+++ Texto fornecido +++
VOU ABRIR UMA IGREJA

VOU ABRIR UMA IGREJA

Há no Brasil, considerando uma projeção não oficial, mais de 200 mil igrejas evangélicas. Elas são o destino semanal de mais de 40 milhões de fieis das alas tradicional, pentecostal e neopentecostal. Não satisfeito com o volume rechonchudo de igrejas Brasil afora, estou pensando na hipótese de abrir mais uma. A parte mais difícil da minha empreitada é conseguir um nome livre e desimpedido para ornamentar a placa da minha religião. Há um sem fim de nomes, dos mais criativos e sugestivos aos mais toscos e nonsenses. Confesso que a minha criatividade ainda não chegou a patamares tão evoluídos.

Em uma consulta pela internet vi e maravilhei-me com o milagre da multiplicação das igrejas e seus nomes folclóricos. Encantei-me com a Igreja Barco da Salvação. Imagino que se essa igreja fosse da época de Moisés, o grande legislador hebreu nem precisaria fazer a cirurgia no Mar Vermelho: bastaria colocar a galera hebreia no barco e vazar do Egito rumo à terra que mana leite e mel. Há a Igreja Pentecostal do Pastor Sassá, uma das poucas que não carecem de pesquisa para saber quem é o manda-chuva. A Igreja Caverna do Adulão desafia a minha humana capacidade de compreensão. Deve ter sido criada para combater a Caverna do Dragão. Não consigo conceber uma explicação mais lógica.

A criatividade dos pastores, missionários, apóstolos, bispos e afins parece não ter fim. A Igreja Evangélica Pentecostal Cuspe de Cristo é uma das minhas preferidas pela originalidade. Mas como concorrer com a Igreja Assembleia de Deus Pavio que Fumega? Ou a Igreja Evangélica Abominação à Vida Torta? Se houvesse um concurso para ungir a igreja que tem o nome mais estranho os jurados teriam que recorrer à inspiração divina para não cometer injustiça.
+++ Dados do conjunto +++
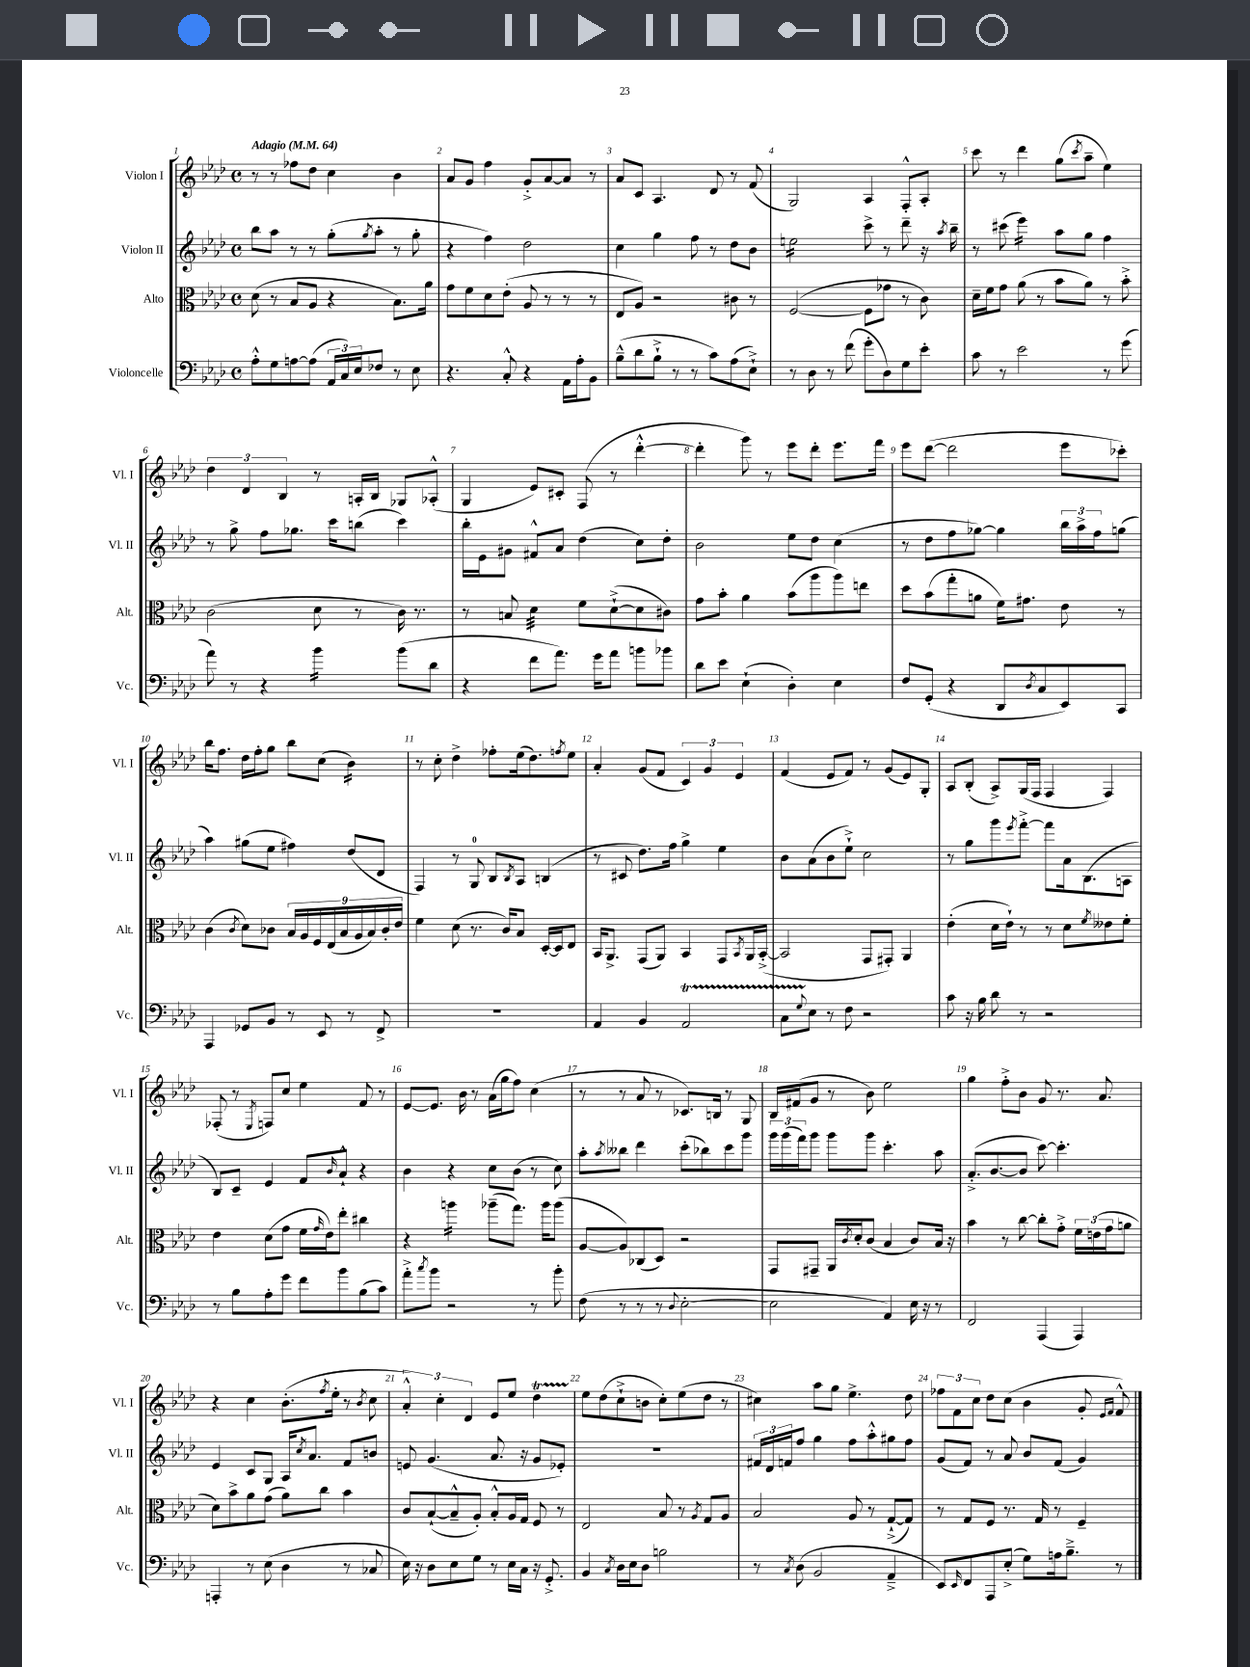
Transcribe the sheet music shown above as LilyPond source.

<<
\new StaffGroup <<
\new Staff = "s0" \with { instrumentName = "Violon I" shortInstrumentName = "Vl. I" } {
    \clef treble \key aes \major \defaultTimeSignature \time 4/4 \tempo "Adagio" 4 = 64
    r8 r8 fes''8 des''8 c''4 bes'4 |
    aes'8 g'8 f''4 g'8-.-> aes'8~ aes'8 r8 |
    aes'8 c'8 aes4. des'8 r8 f'8( |
    g2) aes4 f8-.-^ aes8-. |
    c'''8 r8 des'''4 g''8( \acciaccatura { c'''8 } aes''8-- ees''4) |
    \tuplet 3/2 { des''4 des'4 bes4 } r8 a16-. bes16 ges8 aes8-.-^( |
    g4 ees'8) cis'8-. f8( r8 des'''4~-.-^ |
    des'''4-. g'''8) r8 ees'''8 des'''8-. ees'''8. f'''16 |
    ees'''8 des'''8~( des'''2 ees'''8 ces'''8-.) |
    bes''16 f''8. des''16 f''16-. g''8 bes''8 c''8( bes'4:16) |
    r8 c''8-. des''4-> fes''8-. ees''16( des''8.) \acciaccatura { f''8 } ees''8 |
    aes'4-. g'8( f'8 \tuplet 3/2 { c'4) g'4 ees'4 } |
    f'4( ees'8 f'8) r8 g'8( ees'8) g8-. |
    aes8 bes8-.( aes8->) g16( f16 f4 f4) |
    fes8-.( r8 \acciaccatura { ees8 } f8) c''8 ees''4 f'8 r8 |
    ees'8~ ees'8. bes'16 r8 aes'16( g''16 f''8) c''4( |
    r8 r8 aes'8 r8 ces'8.) b16 r8 g8 |
    bes16 fis'16( g'8 r8 bes'8) ees''2 |
    g''4 f''8-.-> bes'8 g'8 r8. aes'8. |
    r4 c''4 bes'8.-.( \acciaccatura { f''8 } ees''16-. r8 \acciaccatura { bes'8 } c''8 |
    \tuplet 3/2 { aes'4-.-^) c''4-. des'4 } ees'8 ees''8 des''4\startTrillSpan |
    ees''8\stopTrillSpan des''8( c''8-!-> b'8 c''8-.) ees''8( des''8 r8 |
    cis''4) aes''8 g''8 ees''4.-> des''8 |
    \tuplet 3/2 { fes''8 f'8 c''8 } des''8 c''8( bes'4 g'8-. \grace { ees'16 f'16 } f'8-^) \bar "|." |
}
\new Staff = "s1" \with { instrumentName = "Violon II" shortInstrumentName = "Vl. II" } {
    \clef treble \key aes \major \defaultTimeSignature \time 4/4
    bes''8 aes''8 r8 r8 g''8-.( \acciaccatura { g''8 } aes''8-. r8 g''8-. |
    r4 f''4) des''2 |
    c''4 g''4 f''8 r8 des''8 bes'8 |
    e''2:16 c'''8-> r8 des'''8-- r16 \acciaccatura { aes''8 } bes''16-- |
    r8 cis'''8( ees'''4:16) aes''8 g''8 f''4 |
    r8 g''8-> f''8 ges''8. c'''16 b''8( c'''4) |
    bes''16-. ees'16 gis'8 fis'8-^ aes'8 des''4( c''8) des''8-. |
    bes'2 ees''8 des''8 c''4( |
    r8 des''8 f''8 ges''8~) ges''4 \tuplet 3/2 { bes''16 aes''16-> f''16 } g''8( |
    aes''4) gis''8( ees''8 fis''4) des''8( des'8 |
    f4) r8 g8-0 bes8 \acciaccatura { bes8 } aes8 b4( |
    r8 cis'8 des''8.) f''16 g''4-> ees''4 |
    bes'8 aes'8( bes'8 ees''8-!->) c''2 |
    r8 g''8 g'''8 \acciaccatura { ees'''8 } f'''8~-.-> f'''8 aes'16 bes8.( a8 |
    bes8) c'8-- ees'4 f'8 \grace { bes'16 } aes'8-!-^ r4 |
    bes'4 r4 c''8 bes'8( r8 c''8) |
    aes''8-. \acciaccatura { aes''8 } beses''8 des'''4 c'''8-.( bes''8) c'''8 g'''8 |
    \tuplet 3/2 { g'''16 g'''16( f'''16) } g'''8 g'''8 g'''8 c'''4.-. aes''8 |
    aes'8.-.->( bes'8.~ bes'8 c'''8~) c'''4.-. |
    ees'4 c'8 g8 aes16 \acciaccatura { c''8 } aes'8. f'8 b'8 |
    e'8 g'4.( aes'8. r16 g'8 ees'8-.) |
    R1 |
    \tuplet 3/2 { fis'16 des'16 f'16 } f''8 g''4 f''8 aes''8-.-^ gis''8 f''8 |
    g'8( f'8) r8 aes'8 bes'8 f'8( g'4) \bar "|." |
}
\new Staff = "s2" \with { instrumentName = "Alto" shortInstrumentName = "Alt." } {
    \clef alto \key aes \major \defaultTimeSignature \time 4/4
    des'8( r8 bes8 aes8 r4 bes8.) aes'16 |
    g'8 f'8 des'8 ees'8-.( aes8 r8 r8 r8 |
    ees8 aes8) r2 cis'8 r8 |
    f2~( f8 ges'8 r8 c'8) |
    des'16-- f'16 g'8 aes'8( r8 bes'8 aes'8) r8 bes'8-.-> |
    c'2( des'8 r8 c'16) r8. |
    r8 b8 des'4:32 f'8 des'8~-!->( des'8 cis'8) |
    g'8 bes'8-. aes'4 bes'8( aes''8 aes''8) e''8 |
    des''8 bes'8( g''8-. a'8 f'16) gis'8. ees'8 r8 |
    c'4( \acciaccatura { c'8 } des'8) ces'8 \tuplet 9/8 { bes16 aes16 f16 ees16( bes16 aes16 bes16) ces'16-. ees'16 } |
    f'4 des'8( r8. c'16) bes8 des16~-. des16 ees8 |
    bes,16 aes,8.-> g,8( aes,8) bes,4 g,8 \acciaccatura { bes,8 } aes,16 bes,16~-.->( |
    bes,2 g,8 gis,8-.) aes,4 |
    ees'4-.( des'16 ees'16-!) r8 r8 des'8 \acciaccatura { f'8 } eeses'8 f'8-. |
    ees'4 des'8( g'8 f'16 \grace { g'16 } ees'16) ees''8-. cis''4 |
    r4 a''4:16 aes''8--( g''8.) aes''16 aes''8( |
    aes8~ aes8) ces8( des8) r2 |
    g,8 gis,8-- aes,16 \acciaccatura { c'8 } des'16-. c'8( bes4 c'8) bes16 r16 |
    bes'4 r8 c''8~ c''8-. g'8-.-> \tuplet 3/2 { f'16 e'16( g'16 } a'8 |
    des'8) bes'8-> aes'8 g'8( aes'8) c''8 bes'4 |
    c'8 bes8~-!( bes8---^ aes8-.) bes8-.-^ aes16 g16 f8 r8 |
    ees2 bes8 r8 \acciaccatura { aes8 } g8 aes8 |
    bes2 aes8 r8 g8~-!->( g8) |
    r8 g8 f8 r8. g16 r8 f4-- \bar "|." |
}
\new Staff = "s3" \with { instrumentName = "Violoncelle" shortInstrumentName = "Vc." } {
    \clef bass \key aes \major \defaultTimeSignature \time 4/4
    aes8-.-^ g8 a8~ a8( \tuplet 3/2 { aes,16 c16) ees16 } fes8 r8 ees8 |
    r4. c8-.-^ r4 aes,16 aes16-. bes,8 |
    bes8---^( des'8 bes8-!-> r8 r8 c'8) aes8( ees8-!->) |
    r8 des8 r8 f'8( g'8-. des8) g8 ees'8-. |
    c'8 r8 ees'2 r8 g'8( |
    aes'8) r8 r4 bes'4:16 bes'8( des'8 |
    r4 f'8 aes'8.) g'16 aes'8 b'8 bes'8 |
    des'8 ees'8 ees4-!( des4-.) ees4 |
    f8 g,8-.( r4 des,8 \acciaccatura { des8 } c8 ees,8) c,8 |
    aes,,4 ges,8 bes,8 r8 ees,8 r8 f,8-> |
    R1 |
    aes,4 bes,4 aes,2\startTrillSpan |
    c8 \appoggiatura { g8 } ees8\stopTrillSpan r8 f8 r2 |
    c'8 r16 bes16 des'8 r8 r2 |
    r8 bes8 aes8-. g'8 f'8 bes'8 bes8( c'8) |
    aes'8-.-> \acciaccatura { c''8 } bes'8 r2 r8 bes'8-. |
    f8( r8 r8 r8 \appoggiatura { des8 } ees2~-. |
    ees2 aes,4) ees16 r16 r8 |
    f,2 aes,,4( aes,,4) |
    a,,4-. r8 ees8( des4 r8 ces8 |
    ees16) r16 des8 ees8 g8 r8 ees16 c16 r16 g,8.-.-> |
    bes,4 \acciaccatura { c8 } des16 ees16 des8 b2 |
    r8 \acciaccatura { c8 } des8( bes,2 aes,4---> |
    ees,8) \grace { ees,16 } f,8 aes,,8 ees8-.->( g8) a16 bes8.---> r8 \bar "|." |
}
>>
>>
\layout { \context { \Score \override BarNumber.break-visibility = ##(#f #t #t) barNumberVisibility = #all-bar-numbers-visible } }
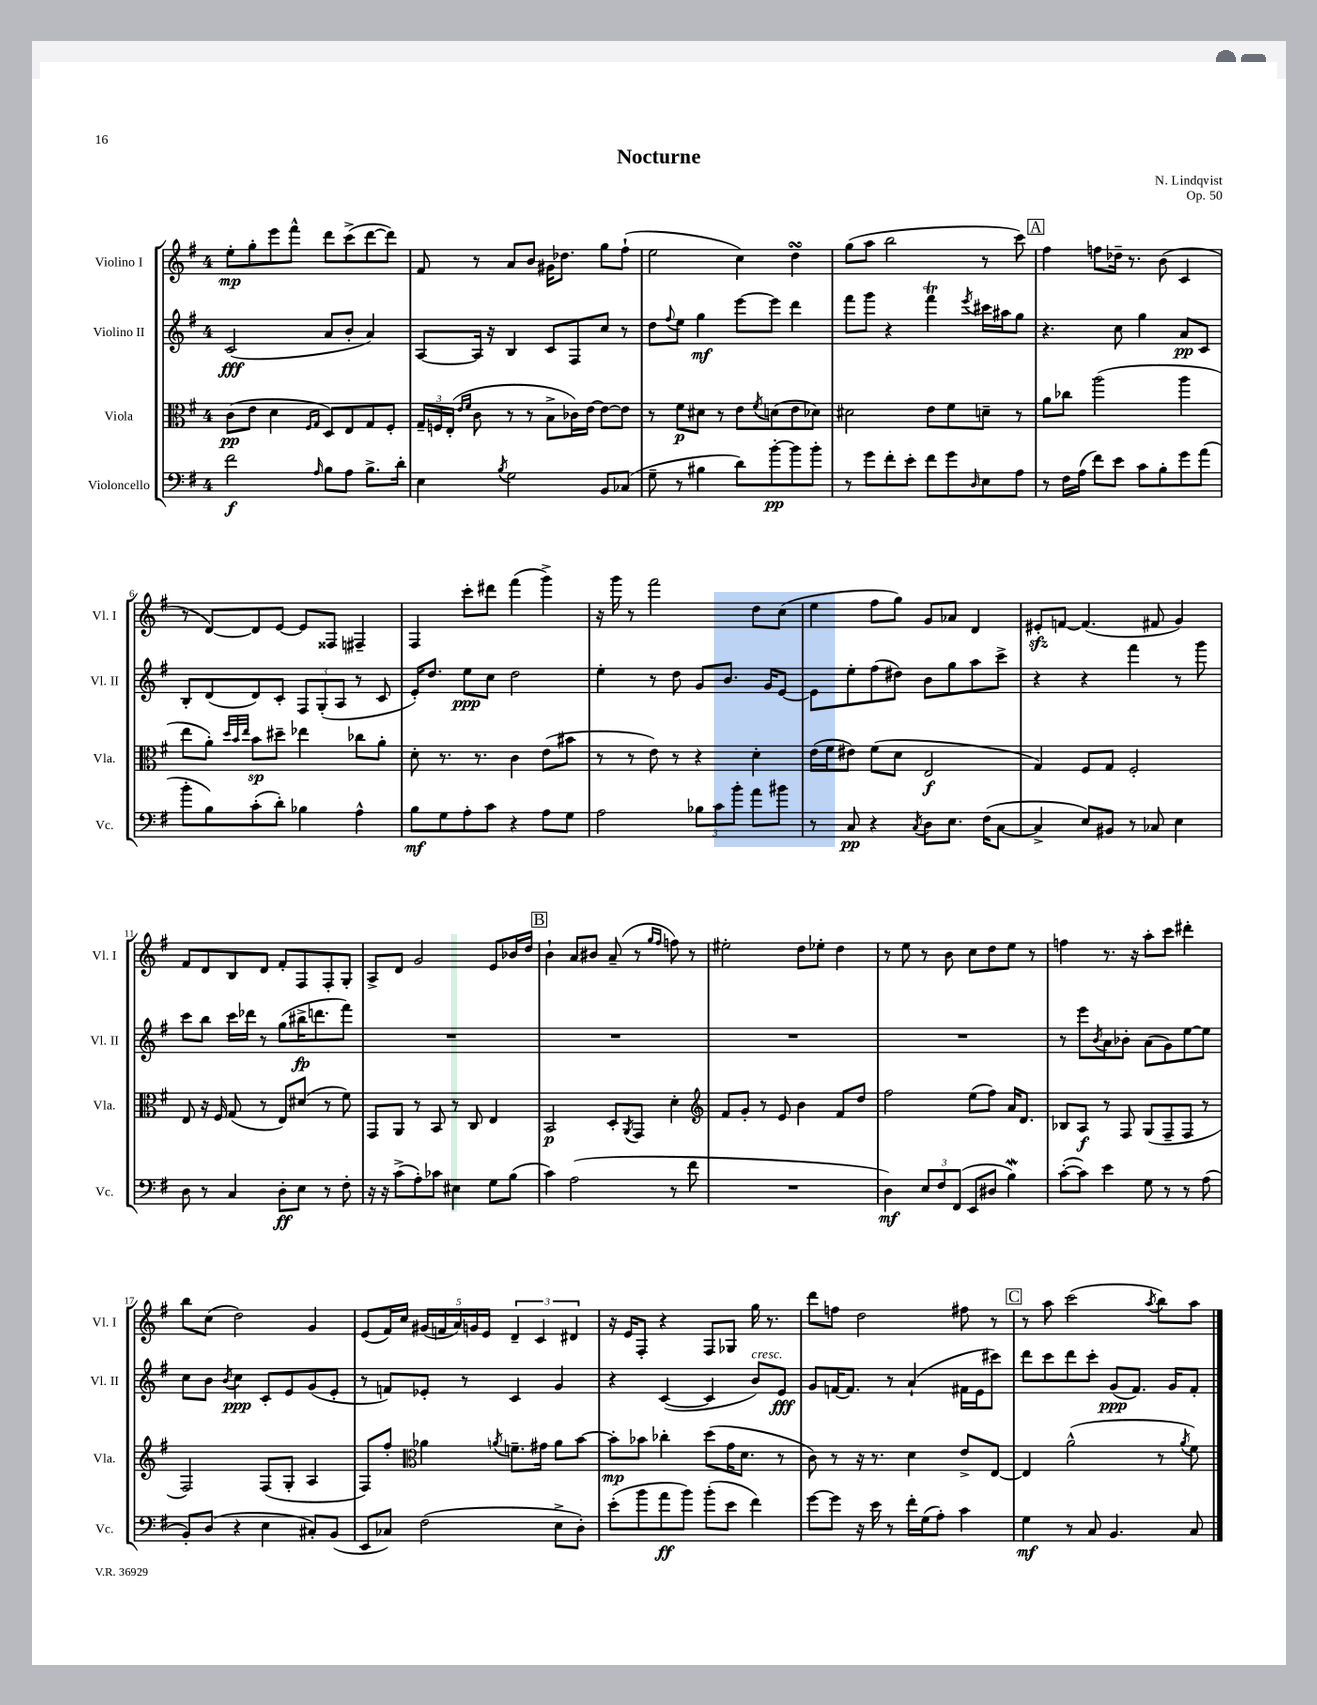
+++
Copie do texto sobre nomes de igrejas o trecho que começa em "Em uma consulta" e segue até "explicação mais lógica.".

Em uma consulta pela internet vi e maravilhei-me com o milagre da multiplicação das igrejas e seus nomes folclóricos. Encantei-me com a Igreja Barco da Salvação. Imagino que se essa igreja fosse da época de Moisés, o grande legislador hebreu nem precisaria fazer a cirurgia no Mar Vermelho: bastaria colocar a galera hebreia no barco e vazar do Egito rumo à terra que mana leite e mel. Há a Igreja Pentecostal do Pastor Sassá, uma das poucas que não carecem de pesquisa para saber quem é o manda-chuva. A Igreja Caverna do Adulão desafia a minha humana capacidade de compreensão. Deve ter sido criada para combater a Caverna do Dragão. Não consigo conceber uma explicação mais lógica.